#### APLICA LO LEÍDO:
1. Copia el fragmento sobre la ropa en Gaza desde "En los últimos" hasta "ocupado por Israel.", sustituyendo "talleres" por "fábricas".
2. Según el fragmento sobre la ropa en Gaza, ¿cuántas fábricas textiles tenía la Franja de Gaza a principios de los años 90?
3. Continúa el fragmento sobre la ropa en Gaza a partir del punto en que termina.

#### FRAGMENTO DE PÁGINA:
+++
“Nunca pensé que un día no podría vestir a mis hijos”. Como el resto de los gazatíes, Safaa Yasine, desplazada de Ciudad de Gaza, vive con lo puesto desde hace más de 10 meses de guerra, un peligro sanitario allí donde apenas hay acceso al agua. “Cuando estaba embarazada, soñaba con vestir a mi hija con ropa bonita. Hoy, no tengo nada que ponerle”, se lamenta esta palestina de 38 años, refugiada en el campo de Al Mawasi, en el suroeste de la Franja de Gaza, escenario de una guerra entre Israel y el movimiento islamista palestino Hamas desde el 7 de octubre. “La poca ropa que encontré antes de huir hacia el sur no era ni de su talla ni de la temporada correcta”, confiesa esta madre de familia. Faten Yuda tampoco tiene con qué vestir a su hijo, de 15 meses. “Crece cada día y su ropa ya no le queda bien, pero no he encontrado otra”, cuenta.
Todos sufren escasez en la Franja de Gaza que -en su época de oro a principios de los años 90- contaba con 900 fábricas textiles y enviaba cuatro millones de piezas cada mes a Israel. Con el bloqueo israelí en 2007, cuando Hamas llegó al poder, estas cifras se hundieron.
En los últimos años solo hubo 4.000 gazatíes en un centenar de talleres, de los cuales solo un puñado lograba aún enviar entre 30.000 y 40.000 piezas a Israel y Cisjordania, territorio palestino ocupado por Israel.
+++
#### LISTADO MOSTRADO:
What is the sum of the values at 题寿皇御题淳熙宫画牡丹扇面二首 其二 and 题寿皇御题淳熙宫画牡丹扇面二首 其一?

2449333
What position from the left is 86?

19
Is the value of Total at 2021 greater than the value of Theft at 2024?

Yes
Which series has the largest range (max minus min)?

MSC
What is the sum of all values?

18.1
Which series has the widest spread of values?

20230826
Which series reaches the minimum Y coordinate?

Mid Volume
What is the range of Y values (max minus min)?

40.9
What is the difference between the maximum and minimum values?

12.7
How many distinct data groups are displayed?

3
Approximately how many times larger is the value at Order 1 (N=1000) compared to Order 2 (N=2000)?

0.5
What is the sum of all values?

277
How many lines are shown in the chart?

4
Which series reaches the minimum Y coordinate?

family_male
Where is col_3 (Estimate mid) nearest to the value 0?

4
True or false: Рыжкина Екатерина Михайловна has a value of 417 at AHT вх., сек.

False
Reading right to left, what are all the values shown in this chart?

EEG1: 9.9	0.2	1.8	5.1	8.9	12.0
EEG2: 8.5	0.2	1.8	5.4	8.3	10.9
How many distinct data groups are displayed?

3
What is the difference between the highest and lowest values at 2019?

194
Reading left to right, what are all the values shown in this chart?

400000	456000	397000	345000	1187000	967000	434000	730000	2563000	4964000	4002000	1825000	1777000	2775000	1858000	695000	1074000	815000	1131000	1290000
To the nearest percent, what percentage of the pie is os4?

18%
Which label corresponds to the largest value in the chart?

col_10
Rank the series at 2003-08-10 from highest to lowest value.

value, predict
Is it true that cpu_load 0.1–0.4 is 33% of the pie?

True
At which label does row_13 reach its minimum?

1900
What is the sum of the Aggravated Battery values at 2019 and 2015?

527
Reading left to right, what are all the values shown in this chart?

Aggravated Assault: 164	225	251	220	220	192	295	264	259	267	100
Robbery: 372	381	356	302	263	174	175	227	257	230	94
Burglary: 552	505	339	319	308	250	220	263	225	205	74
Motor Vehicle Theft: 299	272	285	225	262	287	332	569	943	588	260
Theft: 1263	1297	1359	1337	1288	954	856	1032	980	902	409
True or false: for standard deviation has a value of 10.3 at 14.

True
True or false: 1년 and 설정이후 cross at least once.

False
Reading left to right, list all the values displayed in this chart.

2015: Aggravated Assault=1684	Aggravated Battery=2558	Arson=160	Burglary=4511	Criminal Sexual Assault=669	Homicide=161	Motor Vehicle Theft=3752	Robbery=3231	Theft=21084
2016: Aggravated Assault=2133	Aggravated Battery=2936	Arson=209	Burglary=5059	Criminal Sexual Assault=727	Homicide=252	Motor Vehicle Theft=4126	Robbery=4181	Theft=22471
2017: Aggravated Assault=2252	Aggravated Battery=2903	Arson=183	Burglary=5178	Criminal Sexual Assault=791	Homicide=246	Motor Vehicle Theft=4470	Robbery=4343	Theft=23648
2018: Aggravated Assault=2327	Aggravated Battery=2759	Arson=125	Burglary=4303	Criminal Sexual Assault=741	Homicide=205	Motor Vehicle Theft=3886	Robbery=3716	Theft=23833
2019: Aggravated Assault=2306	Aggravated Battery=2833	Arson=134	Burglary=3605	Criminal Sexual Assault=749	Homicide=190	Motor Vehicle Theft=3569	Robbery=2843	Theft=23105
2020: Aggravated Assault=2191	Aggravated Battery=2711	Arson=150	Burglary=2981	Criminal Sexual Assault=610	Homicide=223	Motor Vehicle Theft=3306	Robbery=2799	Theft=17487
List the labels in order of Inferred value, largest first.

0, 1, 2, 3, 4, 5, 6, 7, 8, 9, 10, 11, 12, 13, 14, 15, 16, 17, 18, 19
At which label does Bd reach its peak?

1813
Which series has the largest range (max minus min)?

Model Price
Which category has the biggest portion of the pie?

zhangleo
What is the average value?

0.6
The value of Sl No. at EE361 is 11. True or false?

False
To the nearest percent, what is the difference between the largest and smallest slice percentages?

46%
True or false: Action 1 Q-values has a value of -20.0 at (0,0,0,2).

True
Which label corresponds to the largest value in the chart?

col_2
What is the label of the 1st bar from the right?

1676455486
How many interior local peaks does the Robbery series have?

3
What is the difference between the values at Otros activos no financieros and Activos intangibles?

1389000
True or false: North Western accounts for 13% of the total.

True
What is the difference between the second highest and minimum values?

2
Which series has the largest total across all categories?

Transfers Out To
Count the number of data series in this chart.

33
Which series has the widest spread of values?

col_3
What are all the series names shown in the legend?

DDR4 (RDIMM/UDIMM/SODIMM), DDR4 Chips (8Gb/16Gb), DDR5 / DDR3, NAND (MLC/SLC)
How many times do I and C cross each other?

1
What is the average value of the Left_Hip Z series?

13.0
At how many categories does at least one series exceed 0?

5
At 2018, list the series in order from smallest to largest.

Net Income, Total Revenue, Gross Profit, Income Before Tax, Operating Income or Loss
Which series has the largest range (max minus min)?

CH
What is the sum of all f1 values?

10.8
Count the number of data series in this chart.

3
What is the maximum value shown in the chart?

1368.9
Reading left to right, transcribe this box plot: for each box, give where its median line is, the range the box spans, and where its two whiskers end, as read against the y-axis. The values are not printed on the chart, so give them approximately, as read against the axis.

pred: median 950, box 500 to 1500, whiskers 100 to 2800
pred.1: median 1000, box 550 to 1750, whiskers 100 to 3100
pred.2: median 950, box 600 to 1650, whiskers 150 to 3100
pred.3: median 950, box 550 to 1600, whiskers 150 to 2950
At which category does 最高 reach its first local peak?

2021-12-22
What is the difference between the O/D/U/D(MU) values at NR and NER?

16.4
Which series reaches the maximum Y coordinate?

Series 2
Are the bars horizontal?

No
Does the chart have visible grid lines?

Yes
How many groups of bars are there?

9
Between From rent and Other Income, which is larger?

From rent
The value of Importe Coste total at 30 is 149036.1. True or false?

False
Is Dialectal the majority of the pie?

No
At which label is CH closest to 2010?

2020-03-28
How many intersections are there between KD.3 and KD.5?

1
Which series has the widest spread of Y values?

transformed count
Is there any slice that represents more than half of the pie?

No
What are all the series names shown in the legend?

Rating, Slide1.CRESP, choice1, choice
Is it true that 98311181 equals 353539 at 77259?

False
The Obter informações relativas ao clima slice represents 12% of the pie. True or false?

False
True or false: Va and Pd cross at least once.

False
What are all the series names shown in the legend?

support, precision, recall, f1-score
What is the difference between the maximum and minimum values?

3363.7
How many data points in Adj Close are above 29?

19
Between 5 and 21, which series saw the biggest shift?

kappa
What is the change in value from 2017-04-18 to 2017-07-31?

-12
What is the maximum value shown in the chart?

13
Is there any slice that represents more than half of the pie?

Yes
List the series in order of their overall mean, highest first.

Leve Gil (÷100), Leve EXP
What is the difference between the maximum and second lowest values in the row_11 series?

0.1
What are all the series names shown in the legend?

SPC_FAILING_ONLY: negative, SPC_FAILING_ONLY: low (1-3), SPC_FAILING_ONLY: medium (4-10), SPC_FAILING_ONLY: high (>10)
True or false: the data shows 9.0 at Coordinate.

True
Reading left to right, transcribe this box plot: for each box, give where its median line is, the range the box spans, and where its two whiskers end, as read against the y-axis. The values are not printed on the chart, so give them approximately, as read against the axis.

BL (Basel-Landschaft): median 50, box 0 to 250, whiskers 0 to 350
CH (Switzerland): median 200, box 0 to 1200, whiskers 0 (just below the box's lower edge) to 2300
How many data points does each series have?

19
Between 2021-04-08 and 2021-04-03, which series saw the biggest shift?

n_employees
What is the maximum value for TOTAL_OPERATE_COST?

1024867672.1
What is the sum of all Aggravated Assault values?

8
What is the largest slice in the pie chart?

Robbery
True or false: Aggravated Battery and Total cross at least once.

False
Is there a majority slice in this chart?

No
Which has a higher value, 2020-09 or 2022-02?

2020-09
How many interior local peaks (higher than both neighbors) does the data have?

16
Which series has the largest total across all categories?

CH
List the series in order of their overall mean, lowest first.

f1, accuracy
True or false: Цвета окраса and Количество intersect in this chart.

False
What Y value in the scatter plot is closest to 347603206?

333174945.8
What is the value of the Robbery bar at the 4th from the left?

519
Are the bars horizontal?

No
+++
#### TUS RESPUESTAS:
1.
En los últimos años solo hubo 4.000 gazatíes en un centenar de fábricas, de los cuales solo un puñado lograba aún enviar entre 30.000 y 40.000 piezas a Israel y Cisjordania, territorio palestino ocupado por Israel.

2. 900 fábricas textiles.

3.
En enero, tres meses después del inicio de la guerra desencadenada por un letal ataque de Hamas en territorio israelí, el Banco Mundial estimó que el 79% de los establecimientos del sector privado de la Franja de Gaza habían sido parcialmente o totalmente destruidos.
Las fábricas que aún quedan en pie están cerradas por falta de electricidad desde hace meses. El combustible para los generadores entra a cuenta gotas al enclave y se distribuye con prioridad a hospitales e infraestructuras de Naciones Unidas.
Hay “mujeres que llevan el mismo velo desde hace 10 meses”, señaló Philippe Lazzarini, el jefe de la Unrwa, la Agencia de la ONU para los Refugiados Palestinos. Un peligro sanitario en un territorio donde, además de escasez de comida y de medicamentos, la falta de agua y el hacinamiento han hecho que proliferen los piojos.